Germany 1966 – Redefining Cinema
11 Feb 16–21 Feb 16
The Retrospective of the 66th Berlin International Film Festival is dedicated to the year 1966, a turning point in German cinema dating back fifty years. An atmosphere of change prevails: in the West, auteur filmmakers challenge the contradictions of the economic miracle, in the East, young directors question everyday life under socialism. The New German Cinema manages to make an international breakthrough, whereas in East Germany, as a result of the 11th plenum of the Central Committee of the Socialist Unity Party (SED) in December 1965, almost half of all DEFA feature films intended for theatrical release in 1966, are banned. With that abrupt end to concurrent developments, opportunities for mutual appreciation were also lost. The Retrospective aims to counter that with its overview of films from both sides. The Retrospective includes around 20 East and West German feature and documentary films from cinema and television. Additionally, more than 30 films of short and medium length – a typical format at the time – will feature in film programs and as supporting films.
West and East
Four years after the authors of the Oberhausen Manifesto proclaimed “The old film is dead. We believe in the new one”, the New German Cinema for the first time receives critical acclaim at important film festivals: The Berlinale awards Peter Schamoni’s debut Schonzeit für Füchse (No Shooting Time for Foxes, West Germany 1966) with a Silver Bear, Volker Schlöndorff’s film Der junge Törless (Young Törless, West Germany / France 1966) receives the film critics prize in Cannes, while Alexander Kluge’s Abschied von Gestern (Yesterday Girl, West Germany 1966) wins the Silver Lion in Venice. Es (West Germany 1966, directed by Ulrich Schamoni) won four golds and one silver award at the Deutscher Filmpreis (German Film Prize), the best known honors in the German film industry.
By contrast, DEFA productions that openly question the contradictions of so-called ‘real existing socialism’, are banned and in most cases premiere only years or even decades later. Two of such ‘forbidden films’, Hermann Zschoche’s Karla (Carla, East Germany 1965/1990), and Jürgen Böttcher’s Jahrgang 45 (Born in ’45, East Germany 1966/1990) will be shown at the Retrospective. Presenting these films in their censored versions, as they were when they were aborted, as well as how they were eventually released in 1990, will reveal the discrepancy between the two. A short documentary by Kurt Tetzlaff will also be shown in two versions: Es genügt nicht 18 zu sein (censored version: Guten Tag – das sind wir, both East Germany 1966).
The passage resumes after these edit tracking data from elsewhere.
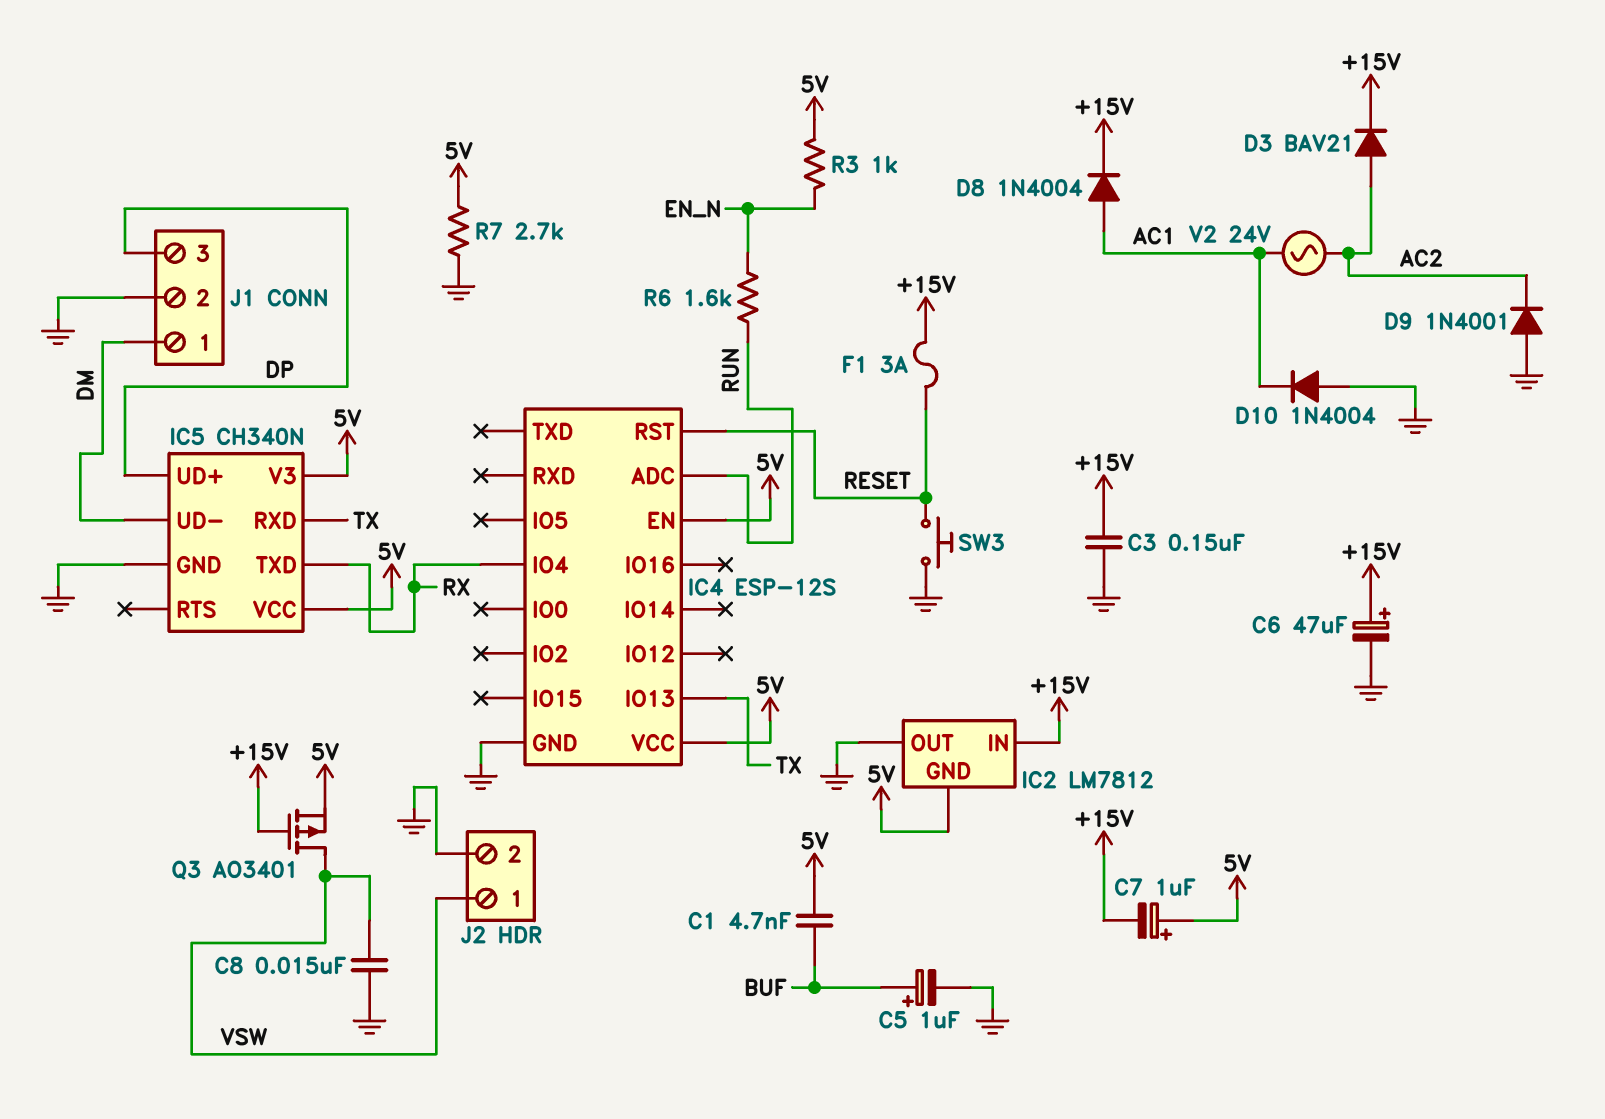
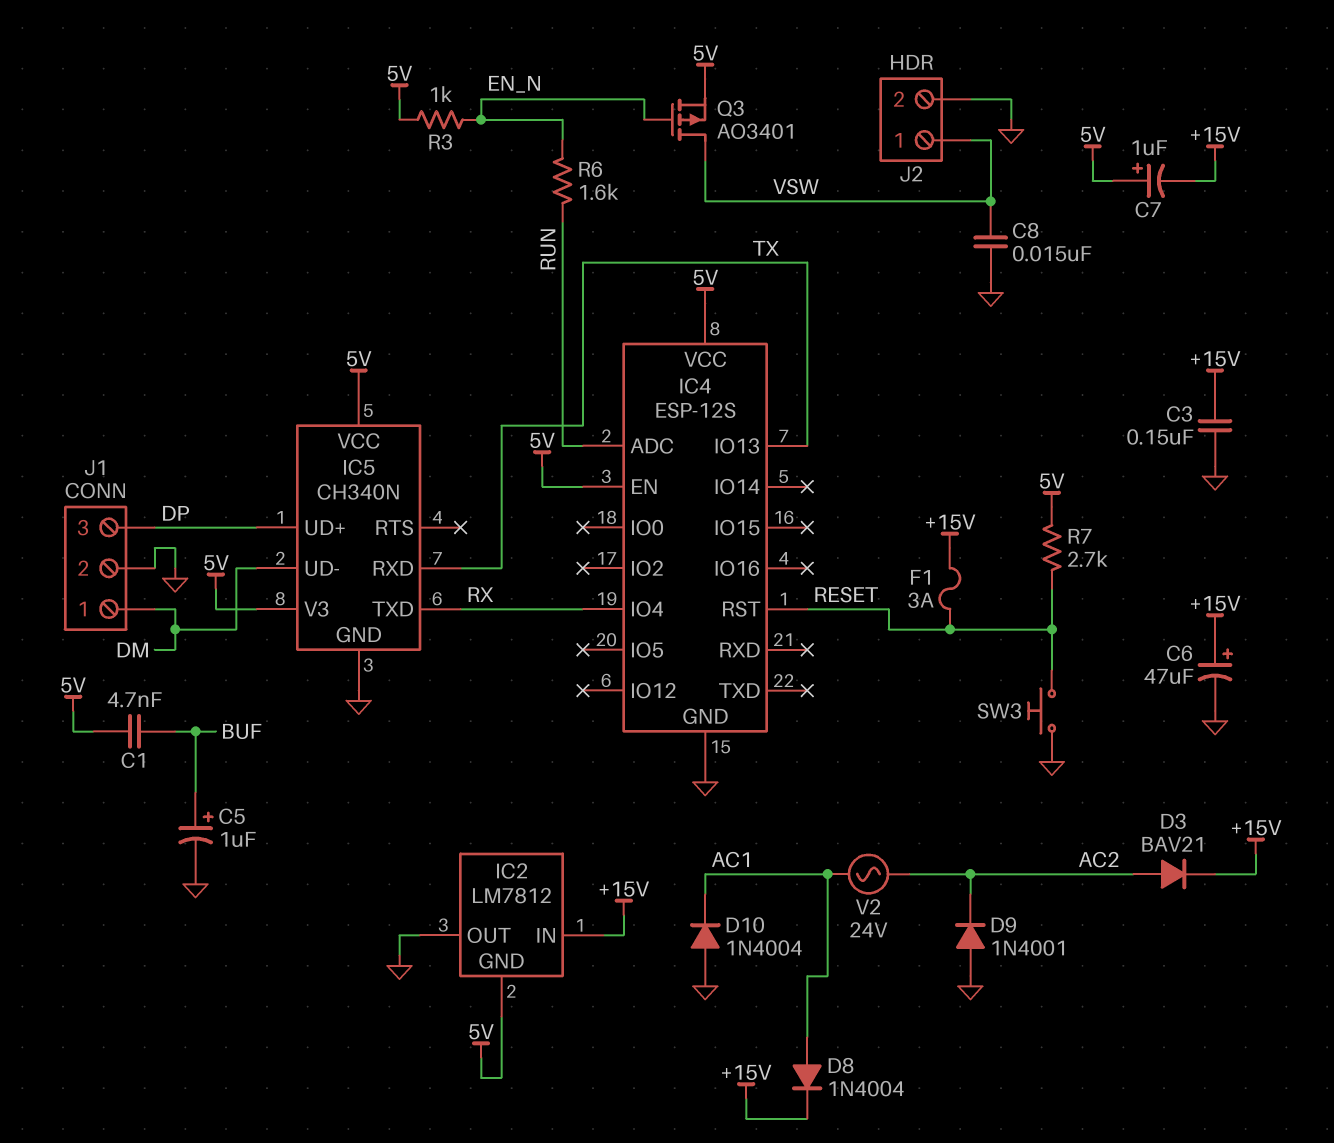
Q3: PMOS AO3401 (G +15V, D VSW, S 5V) -> PMOS AO3401 (G EN_N, D VSW, S 5V)
R7: 2.7k (5V, GND) -> 2.7k (5V, RESET)

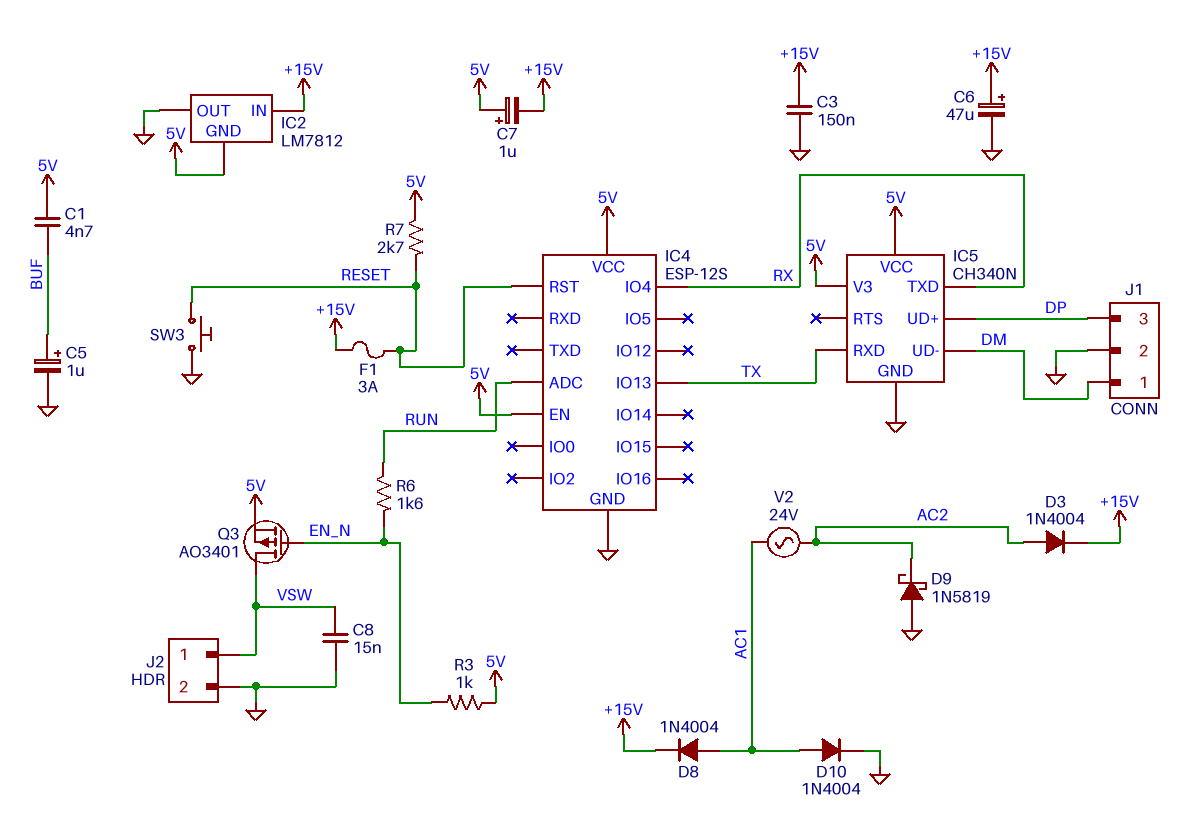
D3: diode BAV21 (A AC2, K +15V) -> diode 1N4004 (A AC2, K +15V)
D9: diode 1N4001 (A GND, K AC2) -> schottky 1N5819 (A GND, K AC2)
D10: diode 1N4004 (A GND, K AC1) -> diode 1N4004 (A AC1, K GND)

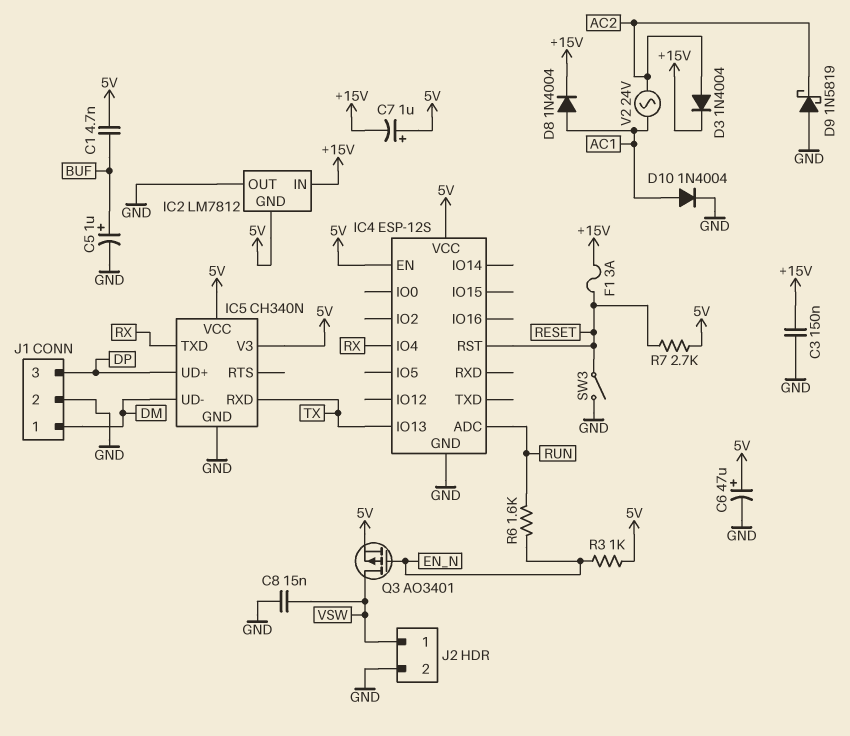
C6: 47uF (plus +15V, minus GND) -> 47uF (plus 5V, minus GND)
SW3: button (GND, RESET) -> switch (GND, RESET)

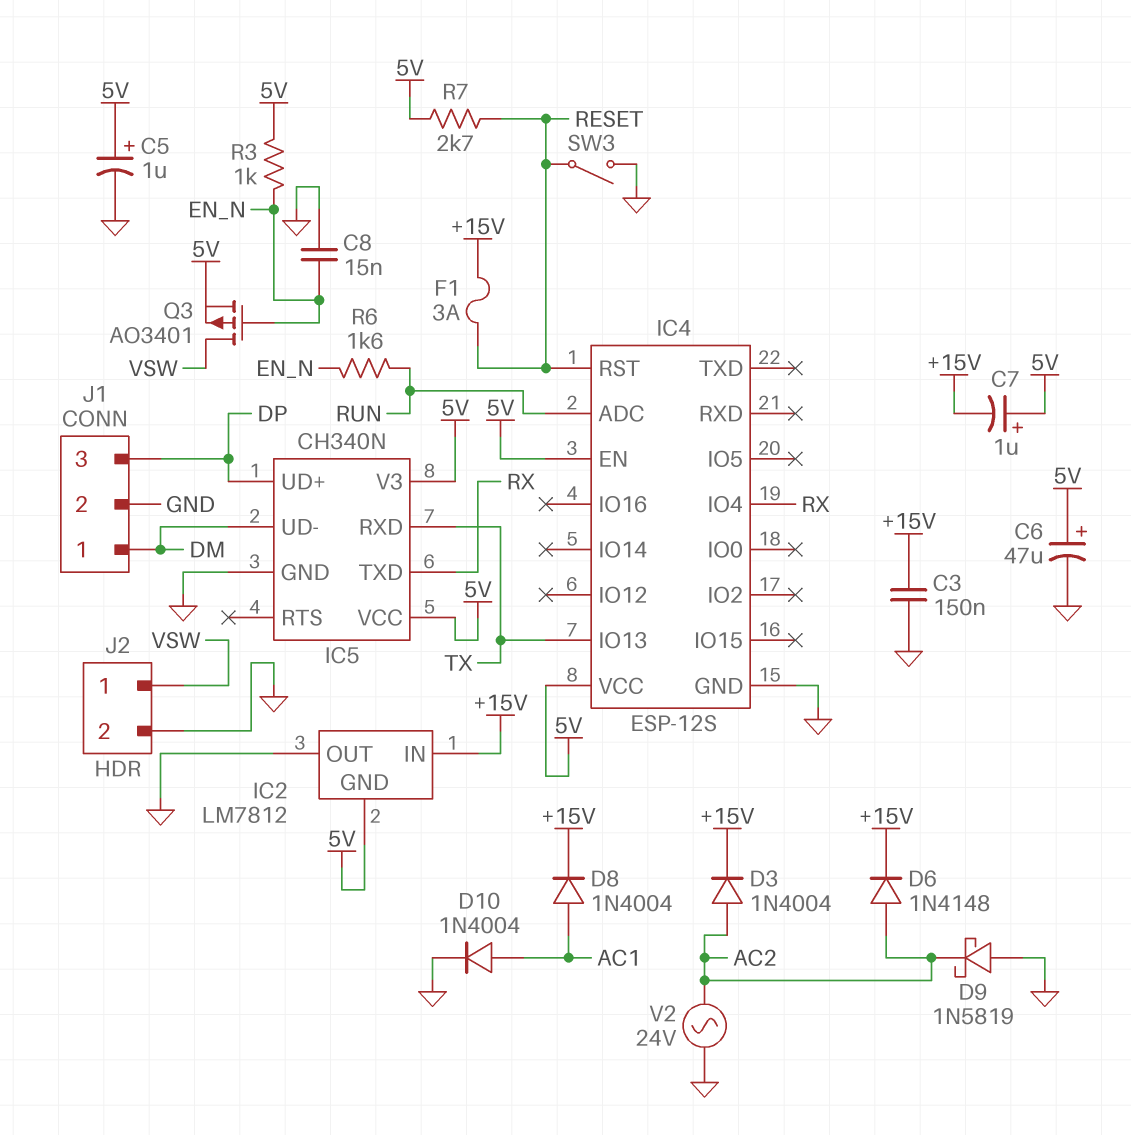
C1: 4.7nF (5V, BUF) -> none
C5: 1uF (plus BUF, minus GND) -> 1uF (plus 5V, minus GND)
C8: 15nF (GND, VSW) -> 15nF (EN_N, GND)
D6: none -> diode 1N4148 (A AC2, K +15V)
V2: AC 24V (AC1, AC2) -> AC 24V (AC2, GND)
Drifters, Rebels, Searchers
But as different as conditions may have been, the auteur films from the West and the studio productions from the East have much in common. The protagonists are drifters, rebels or searchers. Like the dockworker, who roams the streets of Hamburg on a sleepless night (Jimmy Orpheus, West Germany 1966). Or the rebellious brigadier Balla in Spur der Steine (Trace of Stones, East Germany 1966, directed by Frank Beyer), a film that ran in the cinemas for only three days before it too was banned. Or Helene Raupe in Fräulein Schmetterling (Miss Butterfly, East Germany 1965 / Germany 2005, directed by Kurt Barthel), who longs for self-realisation. The film was censored and never completed. Using an experimental form, it contrasts Helene’s unadorned day-to-day life and her professional defeats with her fantasy world.
Female Characters and Female Directors
For most of the female protagonists of the DEFA films, it is normal to have a career, not so in the West. Along with contraception, abortion and adultery, these are issues that are openly addressed by female protagonists in Playgirl (West Germany 1966, directed by Will Tremper) and Mahlzeiten (Lust for Love, West Germany 1967, directed by Edgar Reitz). From 1966, the founding of the German Film and Television Academy Berlin (DFFB) as well as other film schools, leads to a professionalisation of film education in West Germany. As a consequence, young women directors, who will go on to shape German cinema, make their mark with their first works. “It was important to us to include early short films by directors such as Jeanine Meerapfel, May Spils, Helke Sander, Ula Stöckl and the DEFA documentarian Gitta Nickel in our program”, says Rainer Rother, Head of the Retrospective and Artistic Director of the Deutsche Kinemathek.